Comment by NeutralForest
19 days ago
It's such an amazing project, I wish it used something other than Guile but you can't have everything.
19 days ago
It's such an amazing project, I wish it used something other than Guile but you can't have everything.
Guile has lots of libraries though, and is the language of Guix. This makes it more likely for people to package their stuff via Guix. Guix itself enriches the ecosystem, and Guile projects can use Guix to make them reproducible.
A few problems remain though. A good debugger, a good macro expander (geiser in Emacs is able to expand somehow), and solving the issues with R6RS library syntax and standard library bindings, are what comes to mind.
Racket's multi-core abilities for a long time were mostly heavy weight (places, starting whole new Racket VMs), except for their implementation of futures, but that one was not always useful. I think recently the situation in Racket has improved, but I don't know, whether it is as good as Guile fibers and futures (which are different from futures in Racket).
> Guix itself enriches the ecosystem
Except that ecosystem Guix provides is not on Windows nor MacOS, making a serious limitation to anyone who wants to develop guile on those platforms.
I support GNU's mission in general, but I find it ironic that when they push freedom of choice you're forced to make the "right" choice or you're left twisting in the wind.
Better focus on developer platforms, than stretch resources too thin. Even if they managed to pull it off, they would need to maintain it. It is quite the different compile target too. Even if Windows was supported, probably many package definitions would have to change to support installing them on Windows. Ultimately, who is to say how Windows updates/MS will break everything? I really don't think they have the resources at this point to pull that one off. How about MS themselves spends time and effort to make things work on their proprietary platform instead, if they want to deliver a very usable platform?
If Guile had more of the "batteries" from the Gauche standard library it might be the perfect all-purpose Scheme. But for just writing a simple application quickly and easily it's been impossible to beat Gauche for me, it's on par with Python and Ruby in that regard IMO.
What kind of application do you write in Gauche?
I am asking, because I might want to get more familiar with it, if it is great for something like GUI or web app. I know there is Guile Golf, but to me it feels unfinished, and I experienced segfaults and crashes, when not doing things exactly as shown in examples and using standard GTK procedures, so that one is kind of out for me, and guile-gi is still changing and seemed kinda complicated to use. On the web front, there is Artanis, but it is too opinionated for me, not a minimalistic framework. Still can build things on top of guile fibers concurrent web server, but then have to build lots of things myself.
Recently, I used Python and tkinter, which works really well, and I would love to have good bindings for tk in Guile.
On my search for Scheme and GUI, I also found stklos, but I have no idea how ready it is and what kind of libraries I would have available, if I built an application with it.
Racket of course also has a GUI framework, that I have tried to use in the past, but it does not have a treeview widget. Has listbox though, with multiple columns.
What does Gauche have to offer, specifically for application development? (GUI, or web, or other)
2 replies →
Aside from the debugging & testing I already mentioned, going only through guix is a tough sell considering the very tiny amount of people that use it. It's also incredibly slow and doesn't have many packages available. Even for Emacs, it has this weird way of going around Emacs-installed packages (GNU or MELPA channels). Just like Guile docs, it also doesn't tell you of a good way to do things, it only says "here is what exists" with too little guidance imo. It means people have to figure out how to setup things properly on top of all the rest. It makes for a terrible onboarding.
Guile' backtraces are useless to the point it baffles me how the community can work on anything else, or how it's not the first item on any such lists as above.
Other than Guile as in different Scheme implementations? It's usually not too difficult to port things between Schemes. Especially if you use standard R6RS or R7RS library syntax.
Guiles debugging has been a nightmare in the 3.x series. Which is rather surprising since it was probably the easiest scheme to debug in the 1.x days.
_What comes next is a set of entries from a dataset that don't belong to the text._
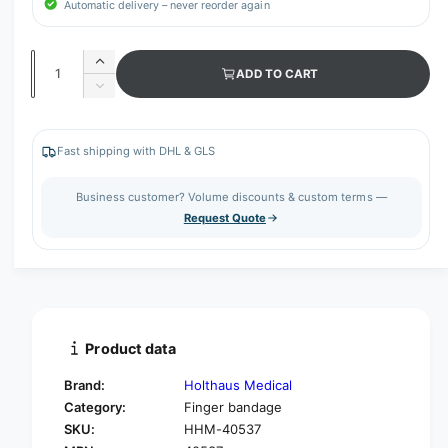
Automatic delivery – never reorder again
Q
I
ADD TO CART
u
n
D
c
a
e
r
c
n
e
r
Fast shipping with DHL & GLS
t
a
e
s
i
a
Business customer? Volume discounts & custom terms —
e
s
t
Request Quote
q
e
y
u
q
a
u
n
a
t
n
i
t
t
i
Product data
y
t
f
y
Brand:
Holthaus Medical
o
f
Category:
Finger bandage
r
o
SKU:
HHM-40537
H
r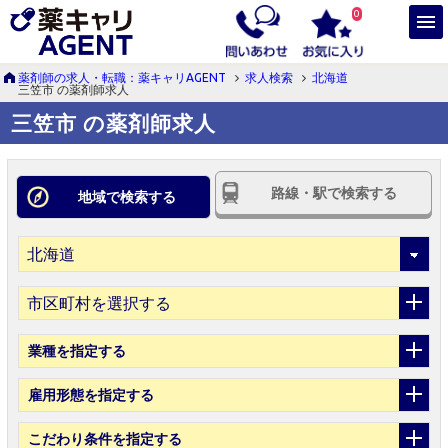
0
薬剤師の求人・転職：薬キャリAGENT
求人検索
北海道
三笠市 の薬剤師求人
三笠市 の薬剤師求人
路線・駅で検索する
地域で検索する
市区町村を選択する
業種
を指定する
雇用形態
を指定する
こだわり条件
を指定する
It got so bad I moved to racket as my daily driver.
Can you say more? Guile's the only scheme I've tried (attempts at packaging for Guix). Debugging has been difficult, but I figured it was me struggling with new tools and API. Does racket have better facilities for introspection or discovery at the REPL?
1 reply →
Even better than PLT Scheme with Dr. Scheme, now Raket has ever been?
I have my doubts, given its age.
Which LLM works best for Racket?
1 reply →
A different scheme that has great debugging and testing and also better docs.